──────── Exercise material

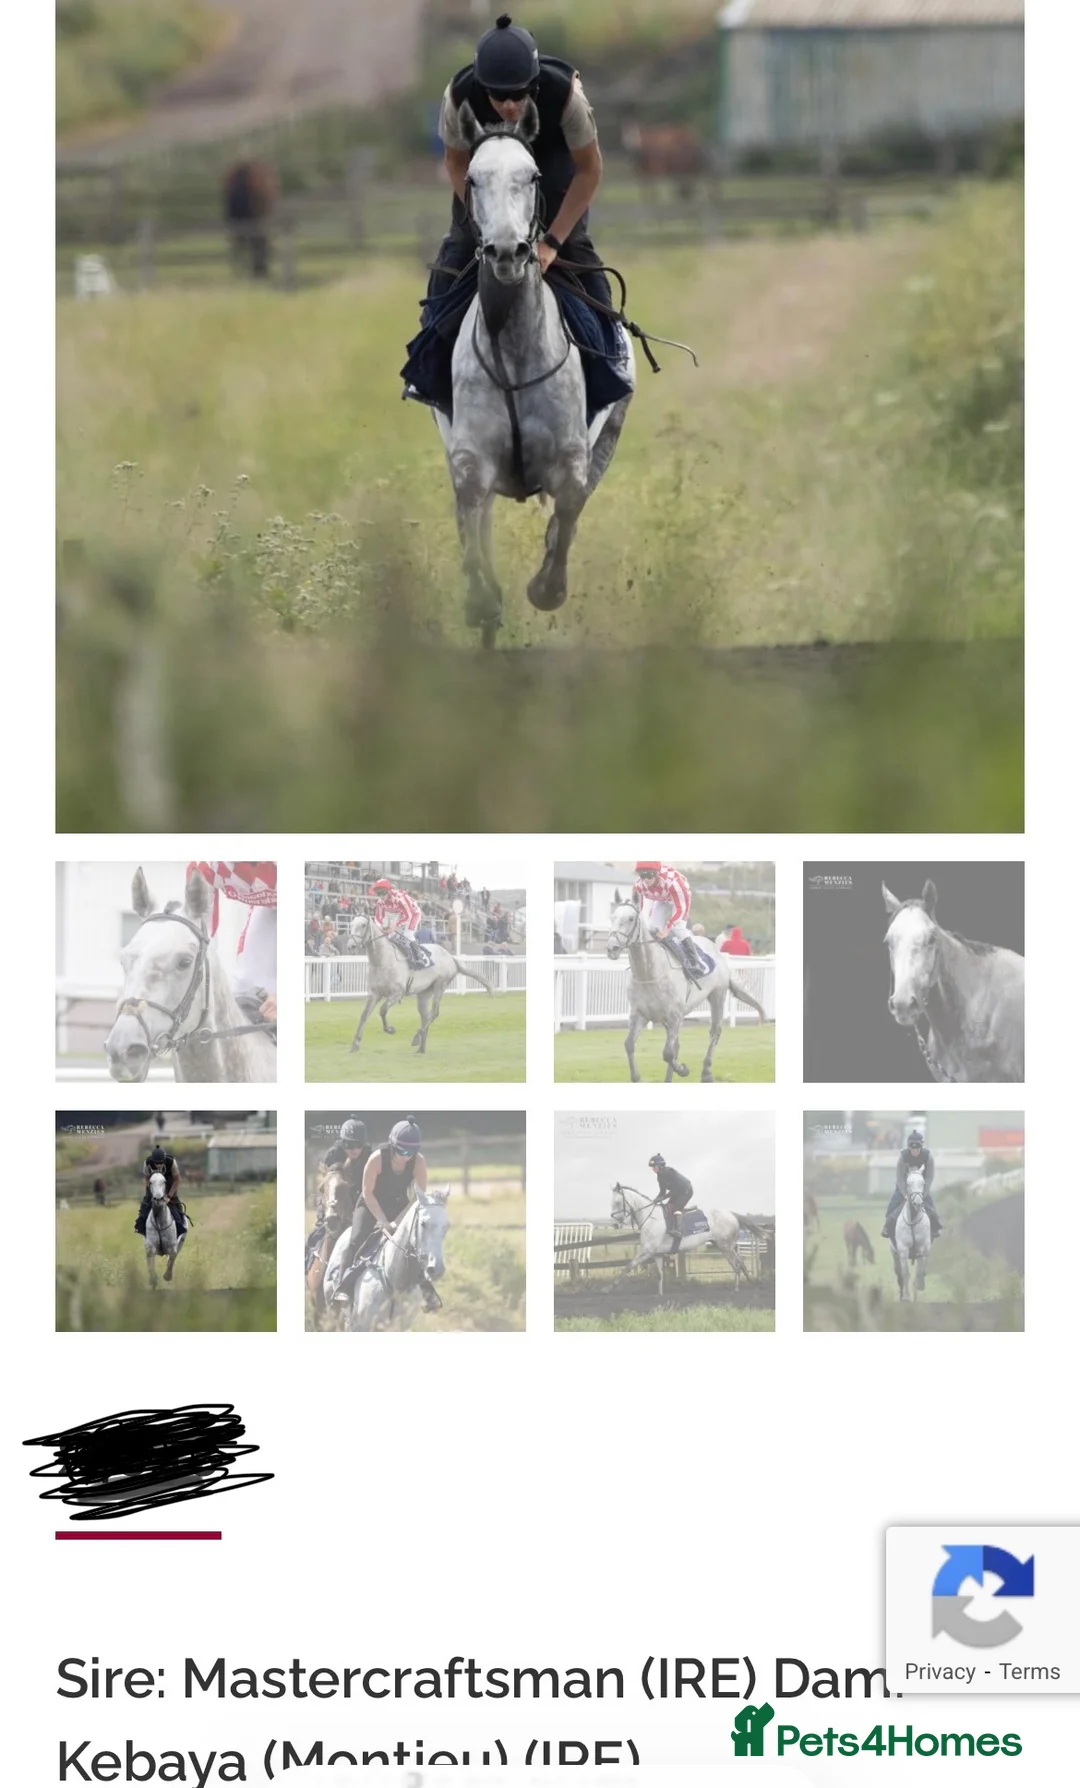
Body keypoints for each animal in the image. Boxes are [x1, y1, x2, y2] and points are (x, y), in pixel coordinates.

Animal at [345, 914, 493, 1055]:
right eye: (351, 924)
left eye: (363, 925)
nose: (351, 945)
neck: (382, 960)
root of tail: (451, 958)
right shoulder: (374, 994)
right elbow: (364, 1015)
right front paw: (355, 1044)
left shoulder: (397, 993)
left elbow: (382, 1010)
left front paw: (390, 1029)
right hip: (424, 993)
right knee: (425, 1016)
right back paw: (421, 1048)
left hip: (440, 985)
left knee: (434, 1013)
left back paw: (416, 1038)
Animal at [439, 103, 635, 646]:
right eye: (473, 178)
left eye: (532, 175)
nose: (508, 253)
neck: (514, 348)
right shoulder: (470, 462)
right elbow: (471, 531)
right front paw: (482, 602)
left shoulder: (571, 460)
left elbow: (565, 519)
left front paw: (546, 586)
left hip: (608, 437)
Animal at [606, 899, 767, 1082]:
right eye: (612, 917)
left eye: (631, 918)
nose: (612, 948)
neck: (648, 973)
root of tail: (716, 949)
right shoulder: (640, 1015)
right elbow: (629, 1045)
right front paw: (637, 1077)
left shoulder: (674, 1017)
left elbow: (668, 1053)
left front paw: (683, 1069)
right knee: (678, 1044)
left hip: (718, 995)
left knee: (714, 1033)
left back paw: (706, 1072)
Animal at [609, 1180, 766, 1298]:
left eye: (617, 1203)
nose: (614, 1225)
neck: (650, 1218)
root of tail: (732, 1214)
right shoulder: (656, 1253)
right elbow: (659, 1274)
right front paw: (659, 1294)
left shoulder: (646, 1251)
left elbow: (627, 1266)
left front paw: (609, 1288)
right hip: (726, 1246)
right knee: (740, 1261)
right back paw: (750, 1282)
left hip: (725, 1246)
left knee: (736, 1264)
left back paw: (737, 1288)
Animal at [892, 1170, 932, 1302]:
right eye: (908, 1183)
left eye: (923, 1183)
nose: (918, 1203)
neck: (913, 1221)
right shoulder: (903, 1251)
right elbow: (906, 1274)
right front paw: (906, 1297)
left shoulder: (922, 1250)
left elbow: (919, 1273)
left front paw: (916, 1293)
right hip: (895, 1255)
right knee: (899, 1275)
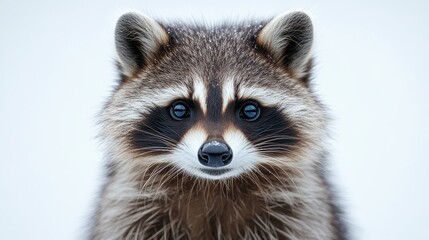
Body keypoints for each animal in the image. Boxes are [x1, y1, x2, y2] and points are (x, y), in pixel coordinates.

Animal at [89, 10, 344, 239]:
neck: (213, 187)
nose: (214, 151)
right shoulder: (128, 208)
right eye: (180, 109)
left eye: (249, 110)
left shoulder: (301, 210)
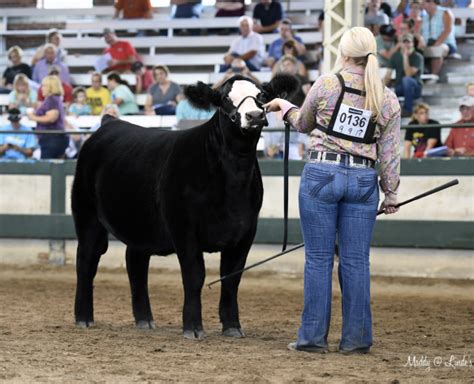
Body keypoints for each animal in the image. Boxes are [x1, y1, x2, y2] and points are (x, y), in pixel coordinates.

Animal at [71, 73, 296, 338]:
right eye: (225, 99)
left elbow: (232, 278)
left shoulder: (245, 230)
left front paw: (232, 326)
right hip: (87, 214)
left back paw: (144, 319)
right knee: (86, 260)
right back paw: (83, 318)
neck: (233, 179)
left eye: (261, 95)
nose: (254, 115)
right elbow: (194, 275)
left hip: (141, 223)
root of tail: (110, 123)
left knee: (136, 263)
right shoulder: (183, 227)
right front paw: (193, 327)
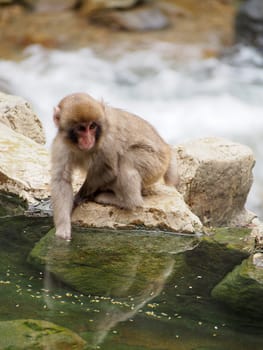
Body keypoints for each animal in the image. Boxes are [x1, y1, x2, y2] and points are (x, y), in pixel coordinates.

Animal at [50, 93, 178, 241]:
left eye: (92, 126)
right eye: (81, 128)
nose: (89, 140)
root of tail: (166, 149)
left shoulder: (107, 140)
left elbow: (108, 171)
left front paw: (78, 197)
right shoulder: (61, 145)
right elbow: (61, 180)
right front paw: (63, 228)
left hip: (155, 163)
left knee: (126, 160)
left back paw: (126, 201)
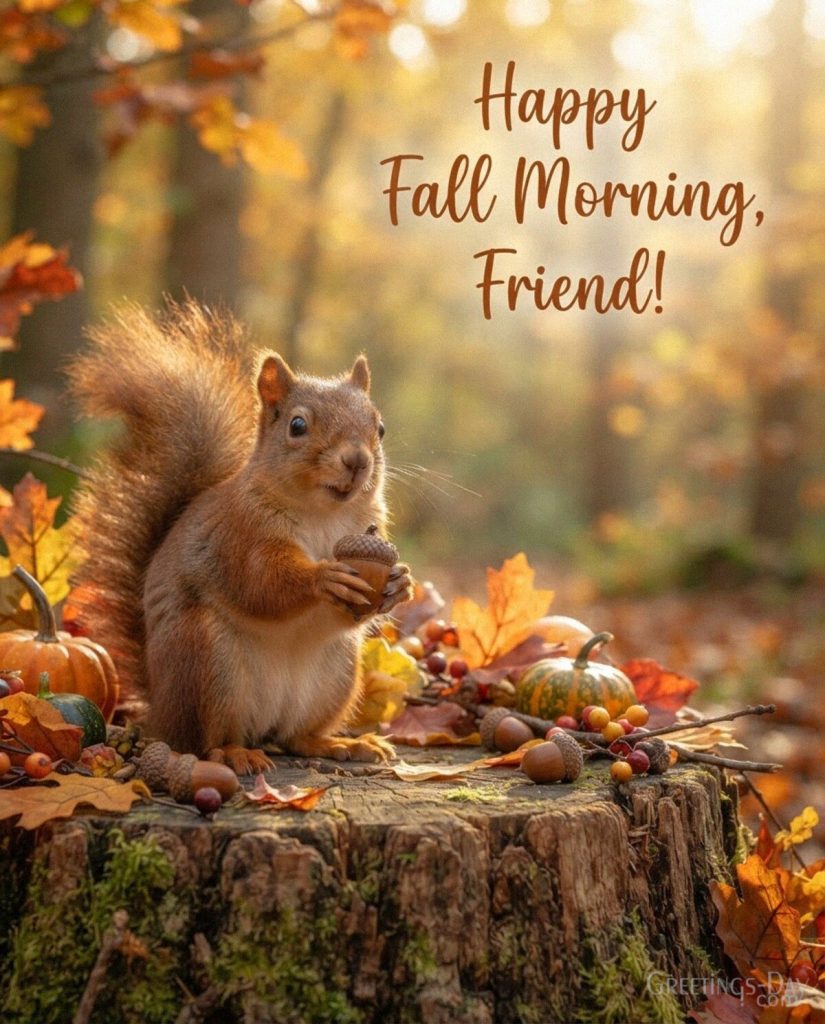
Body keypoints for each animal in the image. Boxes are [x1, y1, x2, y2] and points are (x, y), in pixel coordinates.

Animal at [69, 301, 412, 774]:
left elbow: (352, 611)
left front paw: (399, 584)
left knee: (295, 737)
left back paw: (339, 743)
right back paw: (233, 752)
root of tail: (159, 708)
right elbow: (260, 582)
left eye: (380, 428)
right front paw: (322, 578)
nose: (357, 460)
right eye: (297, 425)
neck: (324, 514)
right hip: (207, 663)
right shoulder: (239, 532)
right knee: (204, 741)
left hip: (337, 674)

────────────────

§ **Work instructions**
Show every line above where "knee" is found.

§ **Task result**
right knee: (425, 1016)
left knee: (434, 1013)
right knee: (678, 1044)
left knee: (714, 1033)
right knee: (740, 1261)
left knee: (736, 1264)
right knee: (899, 1275)
right knee: (86, 260)
left knee: (136, 263)
left knee: (126, 160)
left knee: (295, 737)
right knee: (204, 741)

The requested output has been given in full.